··· Recorded data

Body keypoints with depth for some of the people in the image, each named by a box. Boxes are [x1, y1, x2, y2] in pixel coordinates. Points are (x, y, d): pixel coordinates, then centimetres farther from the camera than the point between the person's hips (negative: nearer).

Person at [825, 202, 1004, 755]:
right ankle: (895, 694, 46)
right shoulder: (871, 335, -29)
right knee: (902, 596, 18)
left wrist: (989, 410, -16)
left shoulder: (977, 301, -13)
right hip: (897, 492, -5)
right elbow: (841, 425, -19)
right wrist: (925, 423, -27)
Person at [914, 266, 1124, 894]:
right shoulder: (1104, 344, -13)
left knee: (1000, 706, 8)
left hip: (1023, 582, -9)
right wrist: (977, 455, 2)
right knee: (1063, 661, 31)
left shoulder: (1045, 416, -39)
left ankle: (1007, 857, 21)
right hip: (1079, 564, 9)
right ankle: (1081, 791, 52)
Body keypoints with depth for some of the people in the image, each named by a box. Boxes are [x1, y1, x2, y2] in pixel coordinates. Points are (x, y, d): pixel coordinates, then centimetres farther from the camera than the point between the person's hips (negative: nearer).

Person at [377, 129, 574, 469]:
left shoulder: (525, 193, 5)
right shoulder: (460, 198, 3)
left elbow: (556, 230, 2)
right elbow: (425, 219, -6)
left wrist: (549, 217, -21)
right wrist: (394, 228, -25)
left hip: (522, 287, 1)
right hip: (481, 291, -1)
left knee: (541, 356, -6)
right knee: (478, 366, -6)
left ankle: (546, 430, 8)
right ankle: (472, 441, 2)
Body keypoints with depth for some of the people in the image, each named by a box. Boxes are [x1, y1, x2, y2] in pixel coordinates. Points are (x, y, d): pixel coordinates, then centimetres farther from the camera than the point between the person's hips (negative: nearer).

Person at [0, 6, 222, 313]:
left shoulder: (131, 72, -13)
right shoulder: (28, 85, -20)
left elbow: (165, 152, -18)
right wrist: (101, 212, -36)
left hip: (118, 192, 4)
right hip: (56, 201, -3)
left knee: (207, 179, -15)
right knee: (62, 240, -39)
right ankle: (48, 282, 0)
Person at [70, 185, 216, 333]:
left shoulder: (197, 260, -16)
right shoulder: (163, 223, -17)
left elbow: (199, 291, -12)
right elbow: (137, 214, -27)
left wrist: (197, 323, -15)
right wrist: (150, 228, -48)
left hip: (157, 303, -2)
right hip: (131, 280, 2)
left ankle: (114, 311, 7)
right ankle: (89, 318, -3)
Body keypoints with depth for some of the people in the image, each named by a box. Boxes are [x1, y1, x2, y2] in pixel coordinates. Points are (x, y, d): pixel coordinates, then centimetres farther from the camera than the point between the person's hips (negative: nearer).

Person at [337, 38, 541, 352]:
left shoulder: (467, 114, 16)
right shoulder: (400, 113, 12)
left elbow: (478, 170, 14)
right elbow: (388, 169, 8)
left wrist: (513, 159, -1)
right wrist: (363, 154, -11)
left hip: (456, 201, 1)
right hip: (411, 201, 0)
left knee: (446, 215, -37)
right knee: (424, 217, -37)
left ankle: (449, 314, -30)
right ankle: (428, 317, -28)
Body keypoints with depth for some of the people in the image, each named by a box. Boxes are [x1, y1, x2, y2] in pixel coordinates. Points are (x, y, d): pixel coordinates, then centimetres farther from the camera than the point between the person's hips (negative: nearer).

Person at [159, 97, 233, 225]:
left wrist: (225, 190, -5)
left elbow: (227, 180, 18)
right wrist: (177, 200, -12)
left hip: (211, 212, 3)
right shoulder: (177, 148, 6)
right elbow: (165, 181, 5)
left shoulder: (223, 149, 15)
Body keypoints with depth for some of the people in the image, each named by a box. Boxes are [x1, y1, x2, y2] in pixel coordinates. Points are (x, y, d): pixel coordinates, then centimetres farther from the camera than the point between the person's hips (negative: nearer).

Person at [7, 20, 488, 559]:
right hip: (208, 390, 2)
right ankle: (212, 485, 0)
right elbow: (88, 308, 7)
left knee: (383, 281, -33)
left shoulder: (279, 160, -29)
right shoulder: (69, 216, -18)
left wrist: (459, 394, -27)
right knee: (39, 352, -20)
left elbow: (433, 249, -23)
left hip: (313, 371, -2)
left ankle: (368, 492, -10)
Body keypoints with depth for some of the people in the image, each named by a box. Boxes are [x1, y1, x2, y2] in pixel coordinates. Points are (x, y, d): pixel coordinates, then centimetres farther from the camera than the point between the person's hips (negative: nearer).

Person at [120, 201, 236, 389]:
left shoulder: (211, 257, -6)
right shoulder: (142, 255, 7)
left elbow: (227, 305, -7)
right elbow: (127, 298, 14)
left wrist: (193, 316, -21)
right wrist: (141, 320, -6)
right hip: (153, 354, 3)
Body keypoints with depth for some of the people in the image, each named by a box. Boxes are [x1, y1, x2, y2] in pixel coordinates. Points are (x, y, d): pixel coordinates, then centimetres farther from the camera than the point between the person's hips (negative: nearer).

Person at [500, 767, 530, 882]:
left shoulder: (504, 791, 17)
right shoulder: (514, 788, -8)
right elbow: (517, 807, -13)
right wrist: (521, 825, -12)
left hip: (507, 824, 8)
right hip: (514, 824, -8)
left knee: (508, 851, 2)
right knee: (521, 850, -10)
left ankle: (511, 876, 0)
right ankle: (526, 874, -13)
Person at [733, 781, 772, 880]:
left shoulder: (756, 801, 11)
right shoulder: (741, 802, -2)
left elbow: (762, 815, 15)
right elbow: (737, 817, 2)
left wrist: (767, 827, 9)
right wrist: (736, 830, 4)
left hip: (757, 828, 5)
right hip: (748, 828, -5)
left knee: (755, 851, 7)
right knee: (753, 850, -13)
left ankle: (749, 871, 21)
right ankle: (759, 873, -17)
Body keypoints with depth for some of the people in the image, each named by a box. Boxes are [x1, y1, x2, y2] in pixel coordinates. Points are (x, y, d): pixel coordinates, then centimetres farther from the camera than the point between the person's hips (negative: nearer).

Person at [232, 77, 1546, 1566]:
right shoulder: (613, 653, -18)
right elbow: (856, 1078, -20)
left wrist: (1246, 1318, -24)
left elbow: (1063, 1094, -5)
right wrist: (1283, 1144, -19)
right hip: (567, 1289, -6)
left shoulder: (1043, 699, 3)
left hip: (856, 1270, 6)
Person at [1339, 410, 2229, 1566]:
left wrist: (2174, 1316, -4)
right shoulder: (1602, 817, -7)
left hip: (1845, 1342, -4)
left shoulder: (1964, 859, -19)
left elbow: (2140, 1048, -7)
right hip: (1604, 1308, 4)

······

** Exercise aim **
Give back the entries exactly, so that each line matches the original.

** Expected answer **
Body keypoints with depth for some of the people in the image, each named by a box. Boxes are [x1, y1, x2, y2] in pixel coordinates. Points are (x, y, d): pixel coordinates, then centimetres farther from the camera than the point between the person's hips (negative: nearer).

Person at [825, 202, 1004, 755]:
right ankle: (895, 694, 46)
right shoulder: (871, 335, -29)
right knee: (902, 596, 18)
left wrist: (989, 410, -16)
left shoulder: (977, 301, -13)
right hip: (897, 492, -5)
right elbow: (841, 425, -19)
right wrist: (925, 423, -27)
Person at [914, 266, 1124, 894]:
right shoulder: (1104, 344, -13)
left knee: (1000, 706, 8)
left hip: (1023, 582, -9)
right wrist: (977, 455, 2)
right knee: (1063, 661, 31)
left shoulder: (1045, 416, -39)
left ankle: (1007, 857, 21)
right hip: (1079, 564, 9)
right ankle: (1081, 791, 52)
Body keypoints with depth for some of the people in the image, each named by a box. Boxes are [x1, y1, x2, y2] in pixel coordinates. Points are (x, y, d): pixel coordinates, then centimetres farther from the camera than the point between the person's hips (negative: nearer).

Person at [377, 129, 574, 469]:
left shoulder: (525, 193, 5)
right shoulder: (460, 198, 3)
left elbow: (556, 230, 2)
right elbow: (425, 219, -6)
left wrist: (549, 217, -21)
right wrist: (394, 228, -25)
left hip: (522, 287, 1)
right hip: (481, 291, -1)
left knee: (541, 356, -6)
right knee: (478, 366, -6)
left ankle: (546, 430, 8)
right ankle: (472, 441, 2)
Body keypoints with depth for some of the people in the image, each named by a box. Boxes are [x1, y1, x2, y2] in pixel coordinates. Points are (x, y, d): pixel coordinates, then centimetres farther from the camera than the point between the person's hips (negative: nearer).

Person at [0, 6, 222, 313]:
left shoulder: (131, 72, -13)
right shoulder: (28, 85, -20)
left elbow: (165, 152, -18)
right wrist: (101, 212, -36)
left hip: (118, 192, 4)
right hip: (56, 201, -3)
left knee: (207, 179, -15)
right knee: (62, 240, -39)
right ankle: (48, 282, 0)
Person at [70, 185, 216, 333]:
left shoulder: (197, 260, -16)
right shoulder: (163, 223, -17)
left elbow: (199, 291, -12)
right elbow: (137, 214, -27)
left wrist: (197, 323, -15)
right wrist: (150, 228, -48)
left hip: (157, 303, -2)
right hip: (131, 280, 2)
left ankle: (114, 311, 7)
right ankle: (89, 318, -3)
Body keypoints with depth for some of the people in the image, each named by a box. Boxes are [x1, y1, x2, y2] in pixel coordinates. Points are (x, y, d): pixel coordinates, then centimetres farther from the camera than the point between the person's hips (negative: nearer).

Person at [337, 38, 541, 352]:
left shoulder: (467, 114, 16)
right shoulder: (400, 113, 12)
left elbow: (478, 170, 14)
right elbow: (388, 169, 8)
left wrist: (513, 159, -1)
right wrist: (363, 154, -11)
left hip: (456, 201, 1)
right hip: (411, 201, 0)
left knee: (446, 215, -37)
right knee: (424, 217, -37)
left ankle: (449, 314, -30)
right ankle: (428, 317, -28)
Body keypoints with depth for some of the people in the image, each named by a box. Boxes are [x1, y1, x2, y2] in pixel coordinates. Points are (x, y, d): pixel coordinates, then centimetres farther from the camera than the point between the person's hips (negative: nearer).

Person at [159, 97, 233, 225]:
left wrist: (225, 190, -5)
left elbow: (227, 180, 18)
right wrist: (177, 200, -12)
left hip: (211, 212, 3)
right shoulder: (177, 148, 6)
right elbow: (165, 181, 5)
left shoulder: (223, 149, 15)
Body keypoints with depth for some of the people in the image, each named by a box. Boxes are [x1, y1, x2, y2] in pixel coordinates. Points are (x, y, d): pixel coordinates, then centimetres farther from the camera than the point between the person's hips (negative: nearer).

Person at [7, 20, 488, 559]:
right hip: (208, 390, 2)
right ankle: (212, 485, 0)
right elbow: (88, 308, 7)
left knee: (383, 281, -33)
left shoulder: (279, 160, -29)
right shoulder: (69, 216, -18)
left wrist: (459, 394, -27)
right knee: (39, 352, -20)
left elbow: (433, 249, -23)
left hip: (313, 371, -2)
left ankle: (368, 492, -10)
Body keypoints with depth for some of the people in the image, each named by a box. Boxes are [x1, y1, x2, y2] in pixel coordinates. Points are (x, y, d): pixel coordinates, then centimetres farther from the camera than the point between the person's hips (negative: nearer).

Person at [120, 201, 236, 389]:
left shoulder: (211, 257, -6)
right shoulder: (142, 255, 7)
left elbow: (227, 305, -7)
right elbow: (127, 298, 14)
left wrist: (193, 316, -21)
right wrist: (141, 320, -6)
right hip: (153, 354, 3)
Body keypoints with depth for some of the people in the image, each named by a box. Boxes are [x1, y1, x2, y2] in pixel coordinates. Points are (x, y, d): pixel coordinates, then centimetres farther from the camera than the point between the person's hips (negative: nearer).

Person at [500, 767, 530, 882]:
left shoulder: (504, 791, 17)
right shoulder: (514, 788, -8)
right elbow: (517, 807, -13)
right wrist: (521, 825, -12)
left hip: (507, 824, 8)
right hip: (514, 824, -8)
left knee: (508, 851, 2)
right knee: (521, 850, -10)
left ankle: (511, 876, 0)
right ankle: (526, 874, -13)
Person at [733, 781, 772, 880]:
left shoulder: (756, 801, 11)
right shoulder: (741, 802, -2)
left elbow: (762, 815, 15)
right elbow: (737, 817, 2)
left wrist: (767, 827, 9)
right wrist: (736, 830, 4)
left hip: (757, 828, 5)
right hip: (748, 828, -5)
left knee: (755, 851, 7)
right knee: (753, 850, -13)
left ankle: (749, 871, 21)
right ankle: (759, 873, -17)
Body keypoints with depth for some of the people in the image, each named by a box. Boxes are [x1, y1, x2, y2] in pixel coordinates. Points are (x, y, d): pixel coordinates, then centimetres farther from the camera than the point between the person's hips (negative: nearer).

Person at [232, 77, 1546, 1566]:
right shoulder: (613, 653, -18)
right elbow: (856, 1078, -20)
left wrist: (1246, 1318, -24)
left elbow: (1063, 1094, -5)
right wrist: (1283, 1144, -19)
right hip: (567, 1289, -6)
left shoulder: (1043, 699, 3)
left hip: (856, 1270, 6)
Person at [1339, 410, 2229, 1566]:
left wrist: (2174, 1316, -4)
right shoulder: (1602, 817, -7)
left hip: (1845, 1342, -4)
left shoulder: (1964, 859, -19)
left elbow: (2140, 1048, -7)
right hip: (1604, 1308, 4)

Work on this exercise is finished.